To learn more about Housing Court, go to the Housing Court for Tenants and Landlords page.

The Housing Maintenance Code does not require buildings to have air conditioning. The City does not issue violations for this condition.

Tenants in rent-controlled or rent-stablized apartments can get information and assistance with a landlord provided air conditioner that no longer works. To learn more, go to the Rent Regulated Apartments page.

Rental and cooperative building owners are required by law to provide and properly install at least one approved carbon monoxide alarm within 15 feet of the primary entrance to each sleeping room. This applies to all one- and two-family homes and residential buildings with three or more units.

Carbon monoxide detectors are required to be replaced as their useful life expires. After this replacement, landlords are required to replace carbon monoxide detectors as their useful life expires according to the manufacturer's instructions, based on the original date of installation. The replacement device must be a model that has an end-of-life alarm.
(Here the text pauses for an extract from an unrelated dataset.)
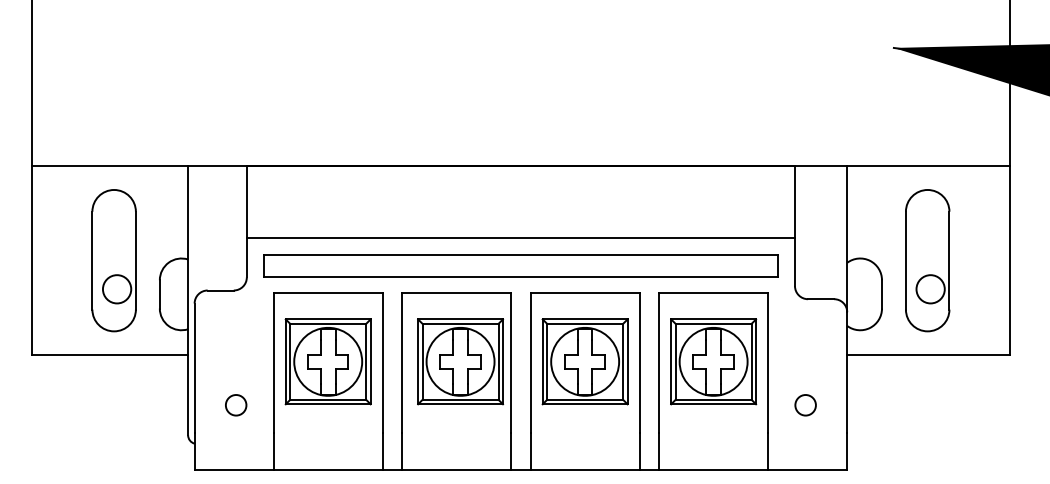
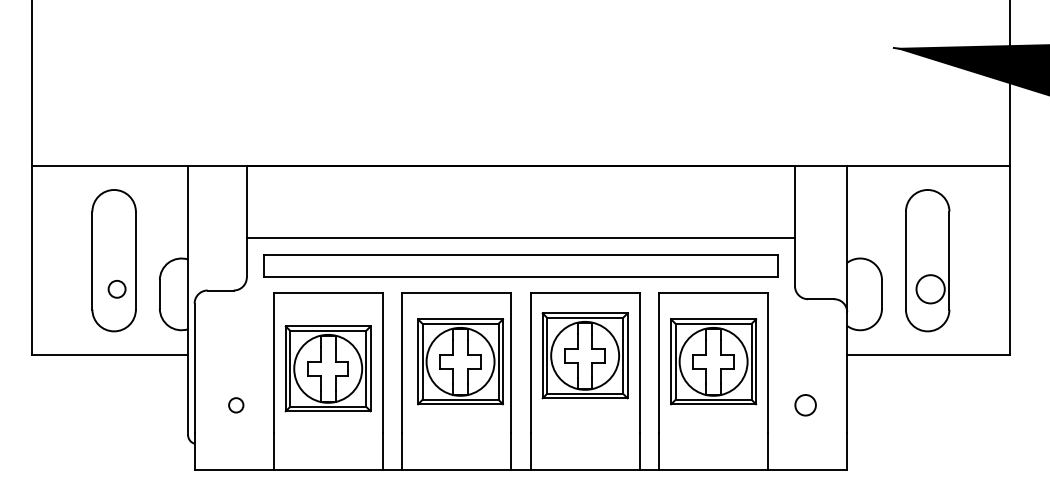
circle at (116, 289) diameter: 28 px -> 17 px
part at (327, 361) position: (327, 361) -> (327, 368)
part at (584, 361) position: (584, 361) -> (584, 355)
circle at (236, 405) size: 23x23 px -> 17x17 px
While owners are required to install carbon monoxide detectors, tenants are responsible for maintaining them and changing the batteries. Tenants must pay the owner $25 when the owner installs a new carbon monoxide detector, replaces a carbon monoxide detector that has reached the end of its useful life, or replaces one that the tenant lost or damaged. Tenants have up to one year to make the payment.

Local Law 62 (1981) requires rental and cooperative building owners to install one or more smoke detectors in each unit. It is the tenant's responsibility to maintain them. The City investigates housing complaints and gives tickets to owners who break the law.

Smoke detectors should be placed between sleeping areas and the rest of the unit. If there is more than 15 feet between sleeping areas, a smoke detector should be provided for each sleeping area. If there are multiple levels in the unit, smoke detectors should be provided for each level. If mounted on the ceiling, the edge of the smoke detector should be no more than 4 inches from the wall. If mounted on the wall, the edge of the smoke detector should be between 4 and 12 inches from the ceiling.